On the Benefits of Attribute-Driven Graph Domain Adaptation
Ruiyi Fang, Bingheng Li, Zhao Kang, Qiuhao Zeng, Nima Hosseini Dashtbayaz, Ruizhi Pu, Boyu Wang, Charles Ling
TL;DR
This work addresses the challenge of graph domain adaptation by highlighting that node attribute shifts can dominate topology shifts in cross-network tasks. It presents GAA, a cross-channel framework that jointly aligns attribute and topology views through a feature-graph based attribute module, cross-view similarity refinement, and an adversarial training objective with a PAC-Bayes-inspired bound. Theoretical analysis connects the target risk to both topology and attribute divergences, while extensive experiments on diverse datasets show GAA achieving notable improvements over state-of-the-art baselines. The findings suggest that incorporating and aligning node attributes is crucial for robust GDA in real-world graphs and opens avenues for broader cross-network learning tasks.
Abstract
Graph Domain Adaptation (GDA) addresses a pressing challenge in cross-network learning, particularly pertinent due to the absence of labeled data in real-world graph datasets.

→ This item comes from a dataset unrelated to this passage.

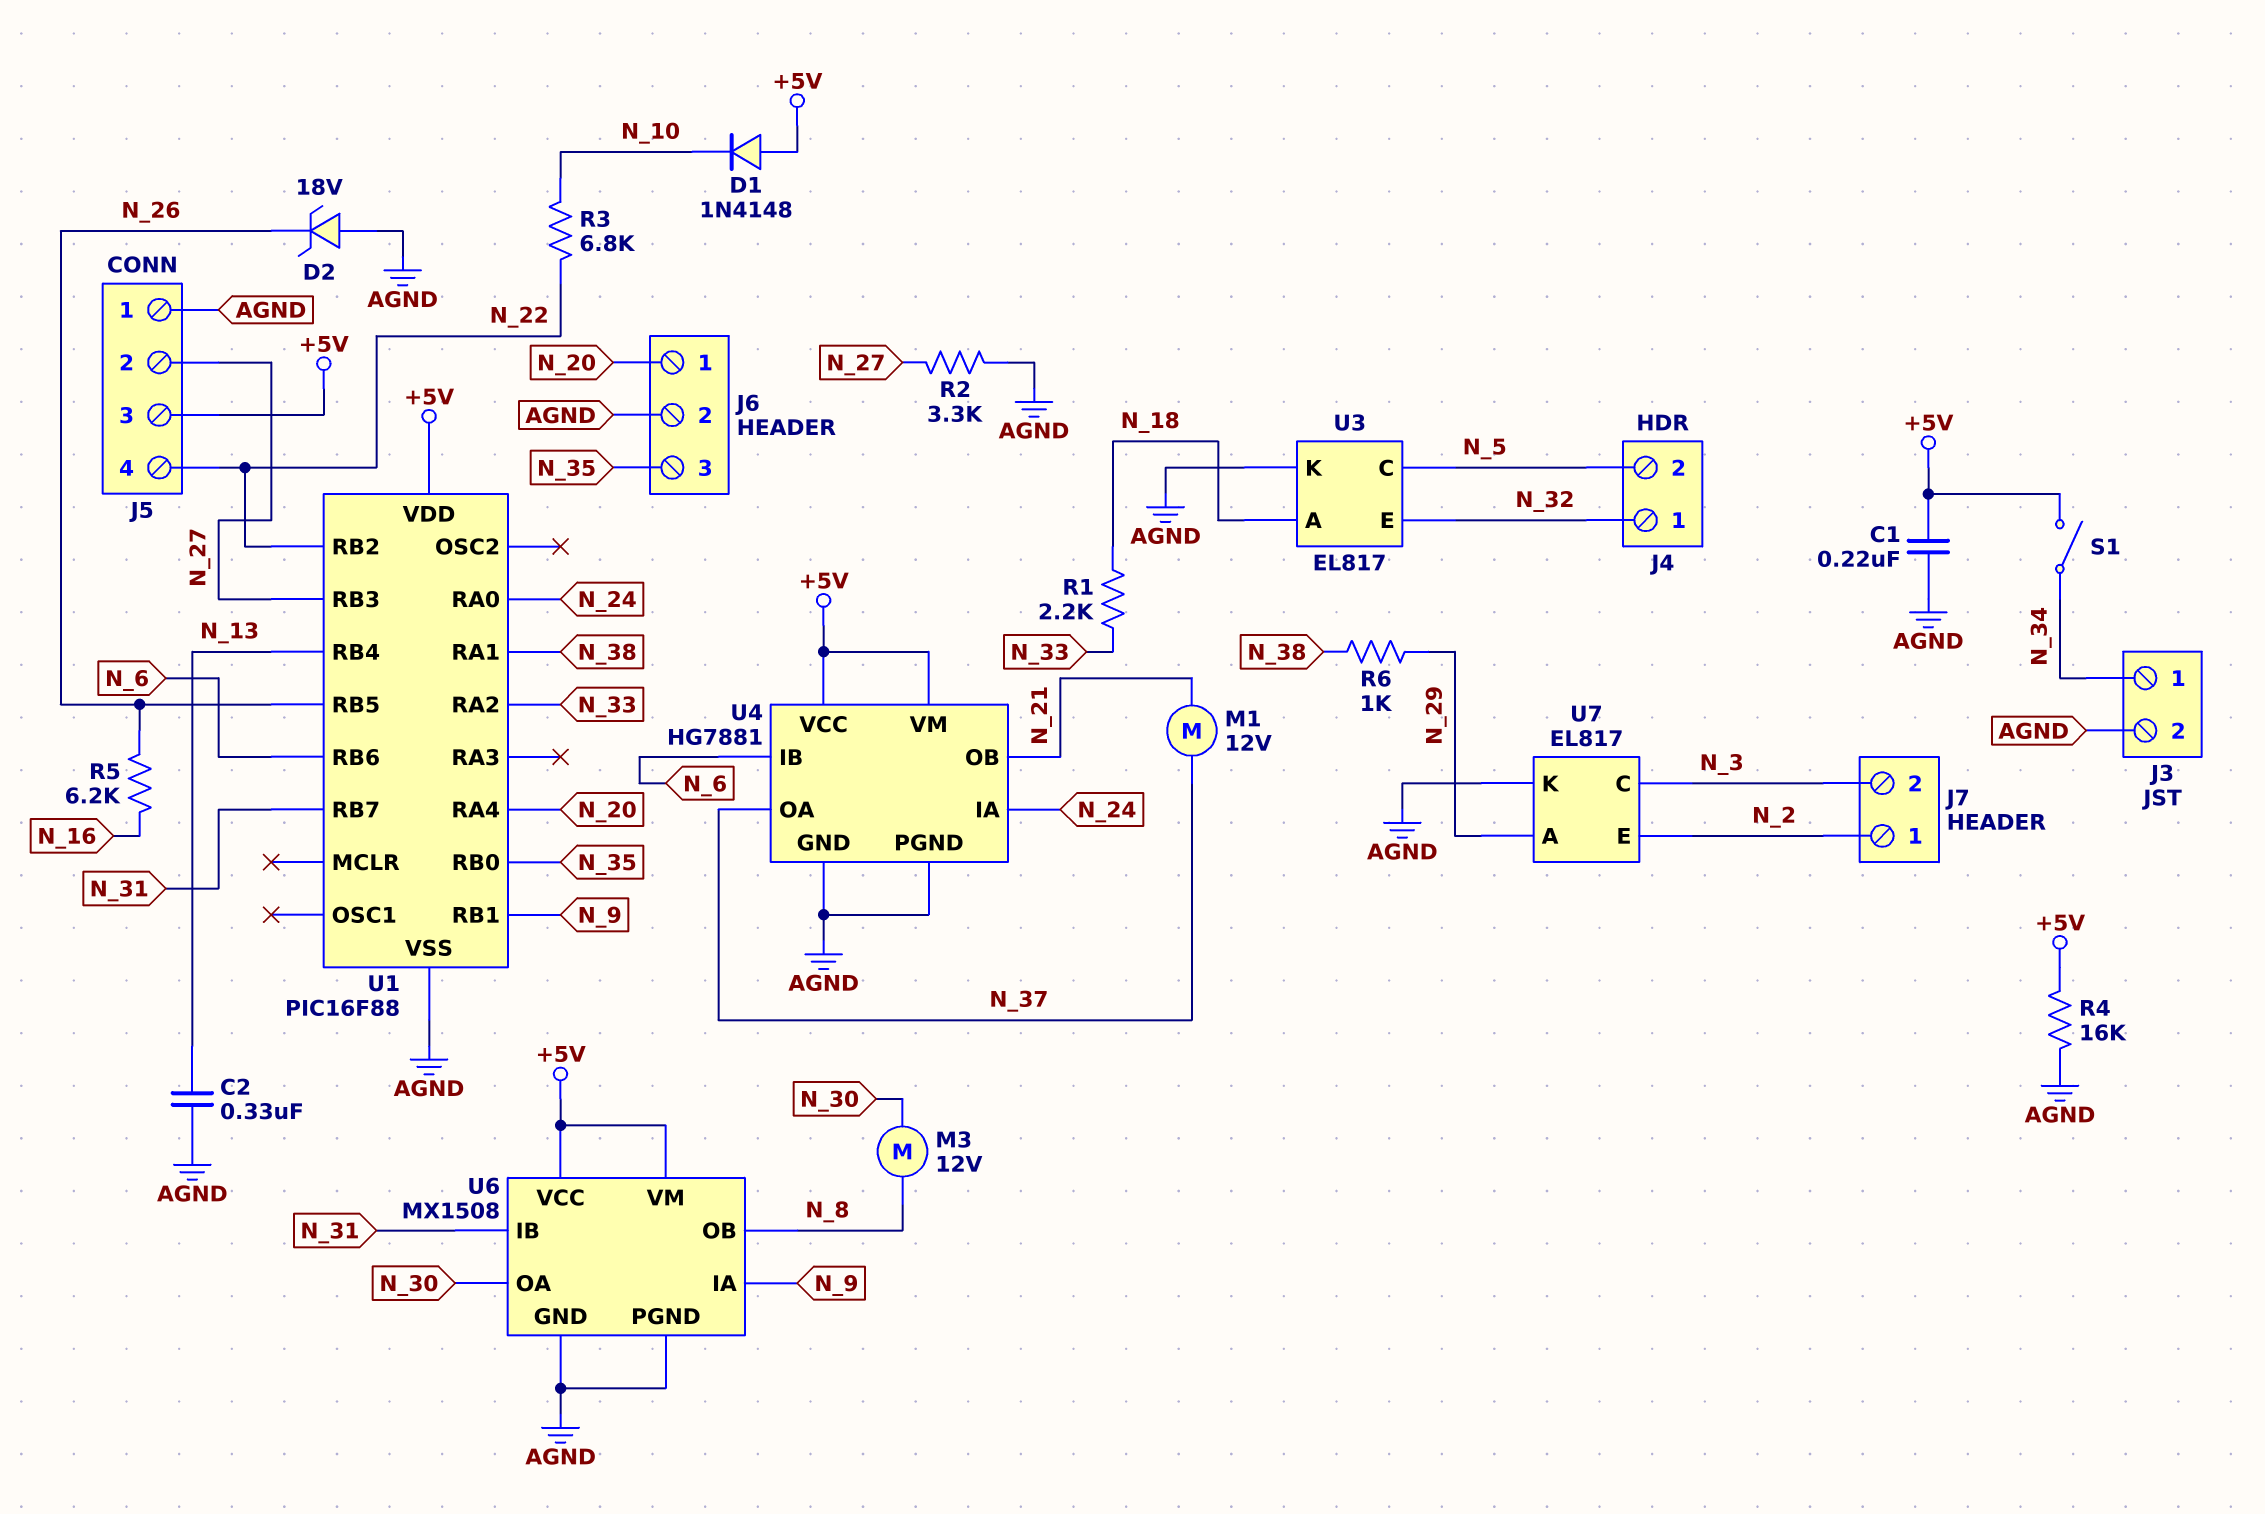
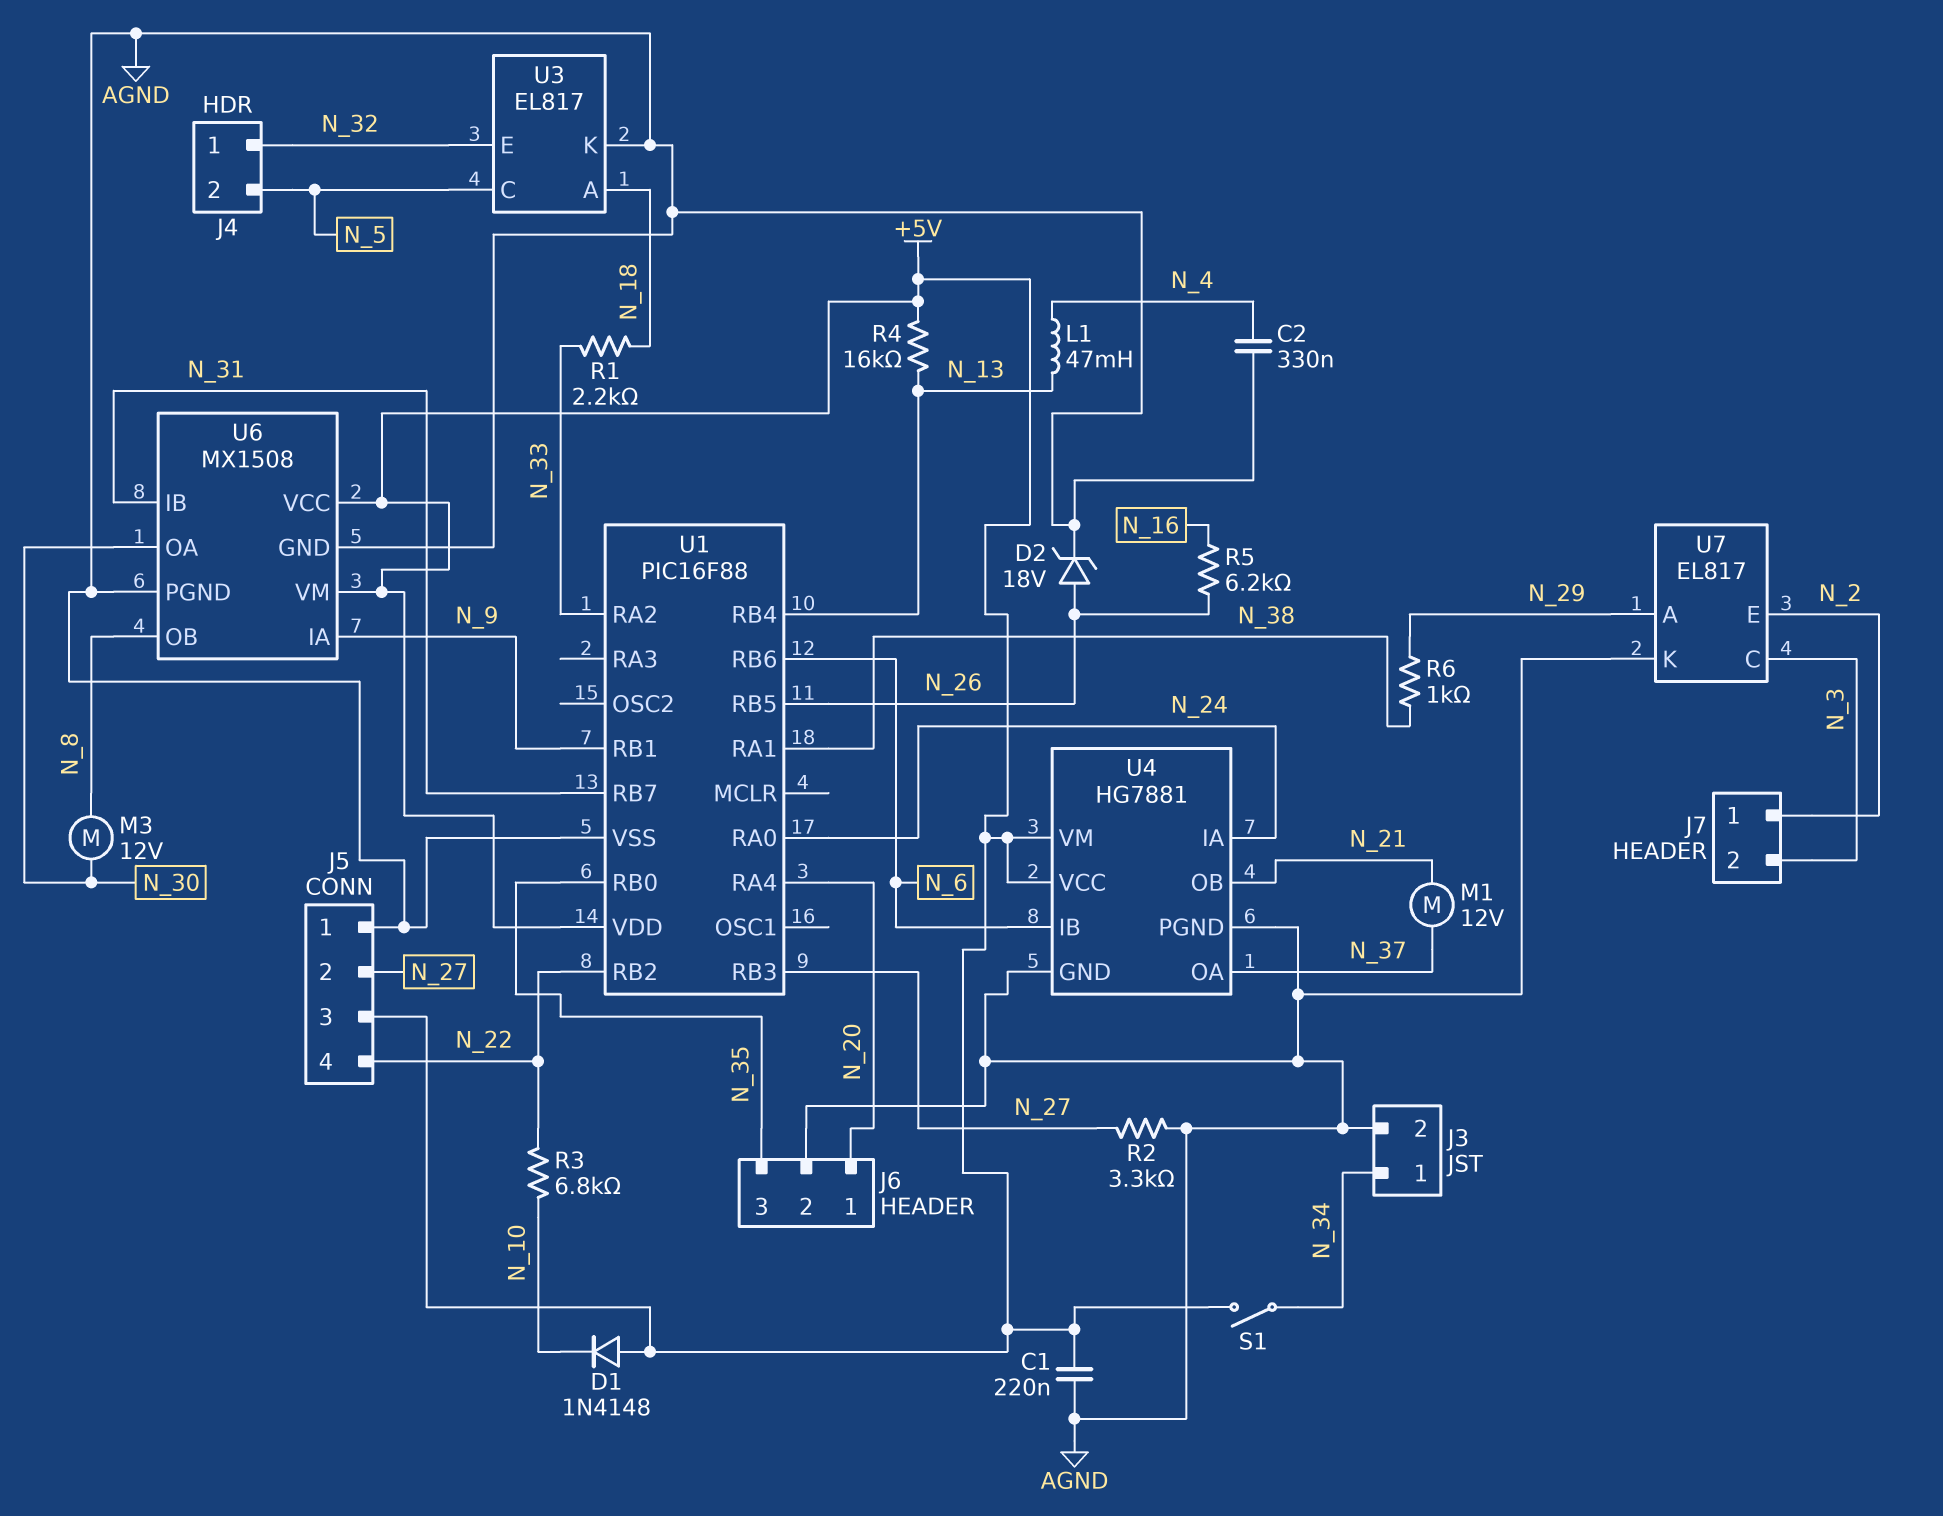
C2: 330nF (AGND, N_13) -> 330nF (AGND, N_4)
D2: zener 18V (A AGND, K N_26) -> zener 18V (A N_26, K AGND)
L1: none -> 47mH (N_4, N_13)
R4: 16k (+5V, AGND) -> 16k (+5V, N_13)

Recent studies attempted to learn domain invariant representations by eliminating structural shifts between graphs. In this work, we show that existing methodologies have overlooked the significance of the graph node attribute, a pivotal factor for graph domain alignment. Specifically, we first reveal the impact of node attributes for GDA by theoretically proving that in addition to the graph structural divergence between the domains, the node attribute discrepancy also plays a critical role in GDA. Moreover, we also empirically show that the attribute shift is more substantial than the topology shift, which further underscores the importance of node attribute alignment in GDA. Inspired by this finding, a novel cross-channel module is developed to fuse and align both views between the source and target graphs for GDA. Experimental results on a variety of benchmarks verify the effectiveness of our method.